Masing-masing kubu sempat melontarkan penyampaian.

Puncaknya ketika saat Kepala BPJN Handiyana berbicara yang terakhir kalinya, perwakilan masyarakat yang menolak jalan dibuka Pendeta (Pdt) Stevenus Sumolang bilang ke Kepala Balai.

"Maksudnya kami sudah tidak diberikan kesempatan berdialog?," tanya Pdt Stevanus Sumolang kepada Kepala BPJN Handiyana saat berbicara.

Steven Sumolang lalu bereaksi akan mengatakan akan membuat laporan tertulis pihak Kepolisian, bahwa pihak Balai Jalan harus bertanggungjawab terhadap jalan yang rusak dan putus itu.

Saat berjalan keluar ruangan, mereka menunjukkan kekecewaan dengan mengatai pihak perusahan, pemerintah dan balai jalan.

"Balai jalan bela perusahan. Damai di hati kacau di Tinerungan ini, kacau mania. Siapkan saja petugas di sana pak," ucap beberapa warga perempuan dengan nada kecewa atas hasil rapat itu.

Diwawancara saat dari mulai turun tangga lantai 2 ke lantai 1 sampai ke lobi hotel, perwakilan warga Tinerungan Lingkungan 2 Kelurahan Pinasungkulan Kecamatan Ranowulu Bitung Pdt Steven Sumolang bilang, "Harus menjadi suara rakyat karena rapat tersebut sepihak," kata dia kepada Jurnalis Tribun Manado Christian Wayongkere.

Balai Jalan memaksakan jalan buatan PT MSM-TTN dibuka.

Balai Jalan dinilai tidak mampu memberikan data-data, seperti verfikasi jalan atau tidak.

Kemudian, menurut Sumolang masyarakat balai jalan dalam hal ini, diduga ada hal terselubung dengan pihak perusahan MSM.
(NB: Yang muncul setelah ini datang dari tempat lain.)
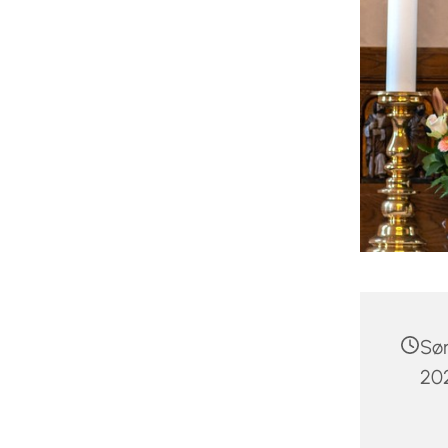
Sø
202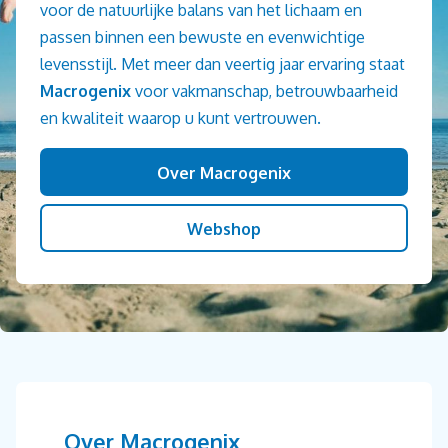
voor de natuurlijke balans van het lichaam en
passen binnen een bewuste en evenwichtige
levensstijl. Met meer dan veertig jaar ervaring staat
Macrogenix
voor vakmanschap, betrouwbaarheid
en kwaliteit waarop u kunt vertrouwen.
Over Macrogenix
Webshop
Over Macrogenix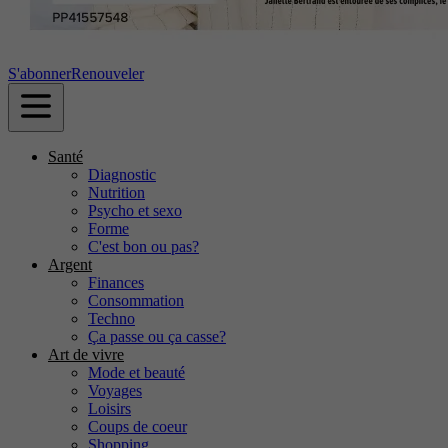
S'abonner
Renouveler
Santé
Diagnostic
Nutrition
Psycho et sexo
Forme
C'est bon ou pas?
Argent
Finances
Consommation
Techno
Ça passe ou ça casse?
Art de vivre
Mode et beauté
Voyages
Loisirs
Coups de coeur
Shopping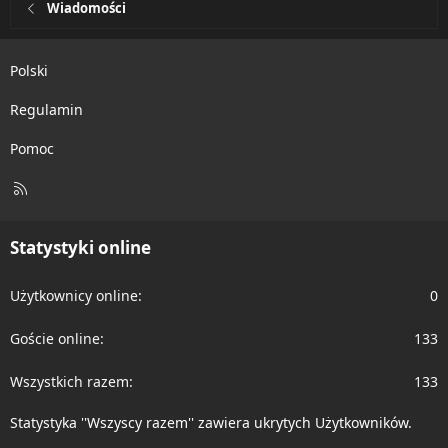
Wiadomości
Polski
Regulamin
Pomoc
R
S
S
Statystyki online
Użytkownicy online
0
Goście online
133
Wszystkich razem
133
Statystyka ''Wszyscy razem'' zawiera ukrytych Użytkowników.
"Kami masyarakat akan mensuarakan ini dengan menghadirkan massa yang lebih banyak. Supaya balai jalan perlu diverfikasi cara mereka melaksanakan, project dan mengizinkan masyarakat menggunakan jalan itu. Jangan ada indikasi pemecah belah," kata Stevanus Sumolang.

Sembari menyebut nama Presiden RI Prabowo terbaik, ia akan menyuarakan ini sampai ke pusat.

"Kami masyarakat tidak akan membuka jalan itu sebelum ada penyelesaian dengan masyarakat," tegasnya lagi di lobi hotel Fave Bitung.

"Bapak Prabowo Presiden yang terbaik, tolong lihat masyarakat Pinasungkulan," sambung seorang warga perempuan dengan nada kecewa.

Kembali, Sumolang menegaskan apa yang diputuskan terkait jalan akan difungsionalkan atau dibuka merupakan keputusan sepihak.

Menurutnya, alasan penggunaan narasi Negara dan hukum untuk kemanusiaan, anomali dengan kondisi dan keadaan masyarakat Tinerungan Lingkungan 2, Kelurahan Pinasungkulan, Kecamatan Ranowulu, Kota Bitung.

"Masyarakat bertahun-tahun (diulang sampai 3 kali), menanggung penderitaan," tambahnya.

Pihaknya akan turun ke jalan sebagai bentuk protes.